Remove Blood from a Mattress

Finding a dry bloodstain on a mattress is something that no one wants to see or deal with. Bloodstains are notoriously tricky to remove,  but when on your mattress, the treatment just got a lot more complicated.

You see, just by the very nature of bloodstains, they need to be soaked. Most of us do not have a spare mattress kicking around the house, so soaking our mattress to remove dry blood stains is just impractical.

So, what can we do? How do we manage this unsightly stain, and can we remove a dry blood stain, is it even worth trying with professional cleaning solutions?

The good news is dried blood stains can be removed without soaking your mattress. Not only can the stains be removed entirely, but you will also be able to use your mattress again the same day without the fear of a wet patch developing on your sheets.

So, let’s dive in deep and start removing dried blood stains from your mattress.

Can Store Items Clean Dry Blood?

The answer is yes, and we will look at only accessible store-bought items to address this thorny issue.

First up, will Vanish remove blood stains from a mattress? Well, it depends on how you want to tackle the problem. If you buy the vanish powdered detergent, we will be into soaking the area where the bloodstain is located. We can mitigate some of the moisture needed by blotting with a microfiber towel at regular intervals.

However, Vanish supplies a bar of Vanish soap which you should find in the laundry section at your local supermarket.

Wet the stained area slightly and then rub on the bar of Vanish soap. You may need to spray the area to keep it moist and enable the soap to be worked into the stain.

Having a soft brush at hand a toothbrush will suffice depending on the size of the stain. Massage the soap into the stain with the bristles of the brush. Being over-vigorous may only cause damage, so be gentle and let the process work.

You will need to keep the stained area moist to allow the active ingredients to vanish to start working. After twenty minutes, blot away the excess moisture from the stain.

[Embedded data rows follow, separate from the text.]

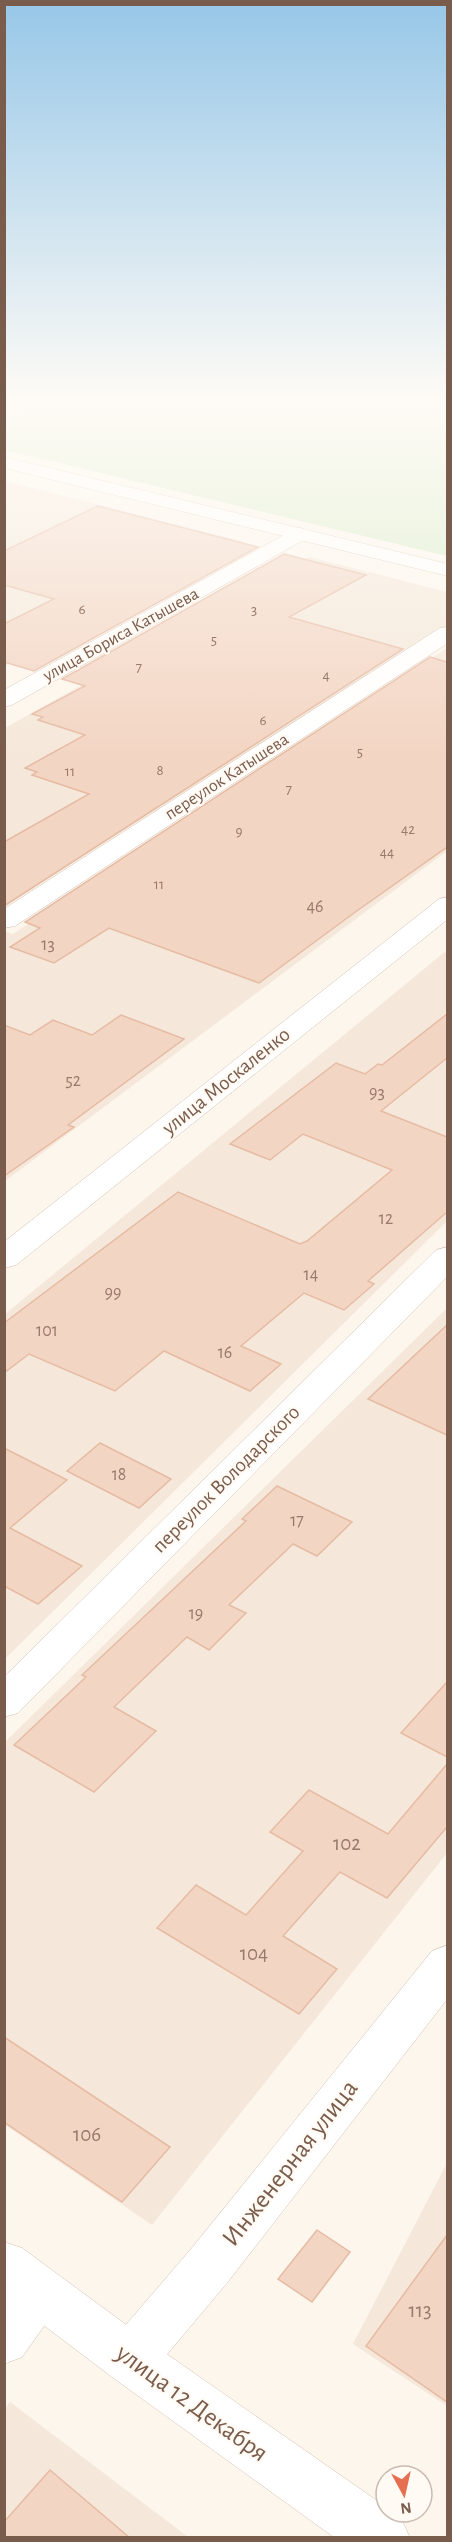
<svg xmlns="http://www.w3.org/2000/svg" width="452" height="2542" viewBox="0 0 452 2542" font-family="'Alegreya Sans',sans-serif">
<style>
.residential{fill:#f5e8da}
.green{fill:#d8ecc9}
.building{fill:#f3d5c3;stroke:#e6bba3;stroke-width:1.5}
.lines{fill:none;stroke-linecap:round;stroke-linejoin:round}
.street-casing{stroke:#d1beb0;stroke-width:1}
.secondary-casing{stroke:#d6c0b0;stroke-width:1}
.street{fill:#fff;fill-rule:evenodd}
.secondary{fill:#fff;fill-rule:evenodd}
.labels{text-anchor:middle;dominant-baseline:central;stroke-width:4.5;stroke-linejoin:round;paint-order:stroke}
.far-number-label{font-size:15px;fill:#987a6a}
.far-street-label{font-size:18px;fill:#7a5c4d;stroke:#fffaf3}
.number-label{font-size:18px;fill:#987a6a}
.street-label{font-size:21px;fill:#7a5c4d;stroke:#fffaf3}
.near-number-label{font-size:21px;fill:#987a6a}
.near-street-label{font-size:26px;fill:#7a5c4d;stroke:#fffaf3}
</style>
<rect width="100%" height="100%" fill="#fdf6ec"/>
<!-- residential -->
<g class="residential">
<path d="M5,481l237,60 -237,125z"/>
<path d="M310,557l137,35v33l-442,281v-178z"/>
<path d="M447,648v203l-442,330 -1,-250 9,3z"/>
<path d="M447,950v271l-442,438 -1,-344z"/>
<path d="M447,1308v545l-295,372 -147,-100 -1,-382z"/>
<path d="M447,2163v243l-94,-62z"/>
<path d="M10,2402l178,135 -183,1 -1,-128z"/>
</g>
<!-- green -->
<path class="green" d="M49,399h398v157l-442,-106v-32z"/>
<!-- building -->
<g class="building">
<path d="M98,506l160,41 -224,124 -30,-9v-38l50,-25 -50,-14v-34z"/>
<path d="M284,554l82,21 -77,42 114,32 -399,257v-64l85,-48 -57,-19 5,-3 -12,-4 60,-33 -47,-15 5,-3 -11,-3 53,-28 -23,-7z"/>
<path d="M430,657l17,5v185l-93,66 -95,70 -150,-55 -55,35 -44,-16 30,-19 -15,-6z"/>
<path d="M447,1014v44l-66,53 66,26v75l-79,69 6,3 -30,26 -40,-17 -63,53 40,18 -31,27 -86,-40 -49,40 -86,-37 -25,19v-50l174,-131 122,52 7,-3 85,-71 -89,-36 -33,26 -40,-16 106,-81 29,11 13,-10 4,1z"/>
<path d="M121,1015l63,24 -116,86 6,2 -70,49v-151l26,10 23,-15 39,15z"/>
<path d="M447,1325v110l-79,-36z"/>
<path d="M100,1443l71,36 -32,29 -72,-37z"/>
<path d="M4,1448l63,32 -57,48 72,38 -44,38 -34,-18z"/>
<path d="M277,1486l75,36 -35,34 -24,-12 -64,61 17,8 -37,37 -22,-13 -73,70 42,24 -62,61 -80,-47 72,-68 -4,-2 164,-154 -4,-2z"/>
<path d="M447,1682v75l-46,-24z"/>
<path d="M447,1764v63l-60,71 -47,-26 -57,64 54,33 -38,45 -142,-86 39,-43 50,30 57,-64 -33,-19 39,-42 79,44z"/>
<path d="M4,2037l166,110 -48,55 -118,-80z"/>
<path d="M317,2230l33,22 -38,50 -34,-23z"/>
<path d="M447,2235v167l-81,-56z"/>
<path d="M50,2470l80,68h-126v-16z"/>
</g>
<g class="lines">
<!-- street casing -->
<g class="street-casing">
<g id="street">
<path d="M300,528l7,2 3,4 -3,4 -295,167 -8,2v-17l289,-160z"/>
<path d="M448,627v16l-433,283 -11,2v-19l436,-281z"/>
<path d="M448,897v22l-432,346 -12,3v-26l435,-343z"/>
<path d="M448,1247v29l-430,437 -14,4v-40l432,-427z"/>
<path d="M448,1945v53l-221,285 -79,94 -18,7 -18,-7 -8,-18 8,-18 79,-92 241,-298z"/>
<path d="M39,2267l18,7 8,17 -8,17 -35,49 -18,7v-67l17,-23z"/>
</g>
</g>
<!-- secondary casing -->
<g class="secondary-casing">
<g id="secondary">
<path d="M10,399h24l-3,4 -27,10v-12z"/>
<path d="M4,457l444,107v12l-444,-108z"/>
<path d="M4,2242l18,6 126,93 238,166v5c15,0 18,13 24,26h-75l-223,-161 -108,-82z"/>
</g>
</g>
<!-- street -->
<use href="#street" class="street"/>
<!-- secondary -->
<use href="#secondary" class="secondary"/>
</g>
<!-- sky -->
<linearGradient id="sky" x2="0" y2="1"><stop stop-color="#97c7e8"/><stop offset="0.53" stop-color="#fefbf6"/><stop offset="1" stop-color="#fefbf6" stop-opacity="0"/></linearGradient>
<rect width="452" height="755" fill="url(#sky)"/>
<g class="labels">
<!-- far-number labels -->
<g class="far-number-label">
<text x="82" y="609">6</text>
<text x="254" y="610">3</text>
<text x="214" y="640">5</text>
<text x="139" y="667">7</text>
<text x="326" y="675">4</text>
<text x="263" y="720">6</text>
<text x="360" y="752">5</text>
<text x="160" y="770">8</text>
<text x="70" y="771">11</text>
<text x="289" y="789">7</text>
<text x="408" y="829">42</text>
<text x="239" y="831">9</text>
<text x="387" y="852">44</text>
<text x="159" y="884">11</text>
</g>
<!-- far-street labels -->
<g class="far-street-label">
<text transform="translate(121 635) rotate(-29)">улица Бориса Катышева</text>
<text transform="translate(227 777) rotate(-33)">переулок Катышева</text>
</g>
<!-- number labels -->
<g class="number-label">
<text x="315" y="907">46</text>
<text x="48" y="945">13</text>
<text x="73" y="1081">52</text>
<text x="377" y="1093">93</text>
<text x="386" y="1219">12</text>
<text x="311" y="1275">14</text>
<text x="113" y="1293">99</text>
<text x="47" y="1331">101</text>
<text x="225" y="1353">16</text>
<text x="119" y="1475">18</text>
<text x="297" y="1521">17</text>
<text x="196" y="1614">19</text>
</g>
<!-- street labels -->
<g class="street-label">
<text transform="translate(226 1081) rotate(-39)">улица Москаленко</text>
<text transform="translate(226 1479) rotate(-45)">переулок Володарского</text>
</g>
<!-- near-number labels -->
<g class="near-number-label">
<text x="347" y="1843">102</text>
<text x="254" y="1953">104</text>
<text x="87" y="2134">106</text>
<text x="420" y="2310">113</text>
</g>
<!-- near-street labels -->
<g class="near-street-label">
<text transform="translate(290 2163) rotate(-52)">Инженерная улица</text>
<text transform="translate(192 2403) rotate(36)">улица 12 Декабря</text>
</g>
</g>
<!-- border -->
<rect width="452" height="2542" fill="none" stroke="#7a5c4d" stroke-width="12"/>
<!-- north arrow -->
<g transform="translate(404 2494) rotate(172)"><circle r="28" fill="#fffaf3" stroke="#cabbb1" stroke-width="1.5"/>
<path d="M0-4.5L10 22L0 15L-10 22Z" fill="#e76f51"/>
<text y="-9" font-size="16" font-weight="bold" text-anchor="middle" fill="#7a5c4d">N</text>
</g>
</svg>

At this point, you may need to use a wet cloth to remove the soap residue and anything that has been removed.

If you find a residual stain, then repeat the process. The stain will be removed. 

Vanish has vanquished the stain, the stain is removed without any specialist chemicals.

You may wish to use a cool hair dryer to assist in drying the area that has been wet, together with bloating with a microfiber towel. The area will soon be dry.

Tried and Tested Ways to Remove Blood Stains

The following ingredients are likely to be found in the average home and have been proven to remove blood stains from fabrics, but will they remove a blood stain from a Mattress?

  • Baking soda
  • Distilled white vinegar
  • Hydrogen peroxide
  • Salt
  • Meat tenderiser

Baking soda is one of those mystery products that we all know about. Baking soda was used as a soap back in the good old days of French society. It is also known as sodium bicarbonate and has many uses other than baking unleavened products.

In this case, baking soda will be used as an agent and a mopping up material due to its super absorbent nature.

Vinegar is a mild chemical that will break down some of the elements of the bloodstain.

Hydrogen peroxide is a slightly more aggressive agent that will clear the stain with an almost bleaching effect but without causing the degradation of the fabric.

Salt is abrasive and alkaline, which will also mildly attack the stain.

Finally, meat tenderiser, not the implement used for tenderising, and it is the powder tenderiser that you add to meat.

The thought process behind the meat tenderiser is its primary function is to break down proteins. Blood contains proteins and fats, and the thought is meat tenderiser will diminish the blood staining.

Mix the ingredients into a paste with hydrogen peroxide being used more than the other ingredients. It’s not an exact science, and some trial and error may need to get the correct formula.

Perseverance is the key when tackling bloodstains.

Wet the area sufficiently to allow the mixture to be worked into the fabric of the mattress. Again a soft brush will enhance the agitation of the mixture and coat the blood-soaked fibres in an even fashion.

After thirty minutes, remove the mixture and blot with a microfibre towel to remove as much moisture as possible. If the stain is not entirely removed, reapply the mixture, increasing the vinegar and hydrogen peroxide.

After a further thirty minutes, remove the mixture in the same process as before. A final light brush agitation with hydrogen peroxide will remove any telltale signs of the bloodstain.

In some cases, a residual stain can be removed with a warm iron while the stained area is still wet, and this often removes any residual staging leaving a clean mattress.

Does Bleach Work?

It is recommended not to use bleach or chlorine products on mattresses, and the chlorine is very aggressive and will damage the material of your mattress.

Conclusion

There is nothing to fear from the dreaded dry bloodstain on a mattress, and they can be removed with a bit of perseverance and tenacity.

Vanish is a product that is worth a try in the first instance. It is manufactured by a company with experience in stain removal and offers the best hope of immediate success.

Blood is difficult to remove if left to dry but, there is no need to seek the advice of professional cleaning companies in the first instance. You can fix the problem cheaply and without much hassle.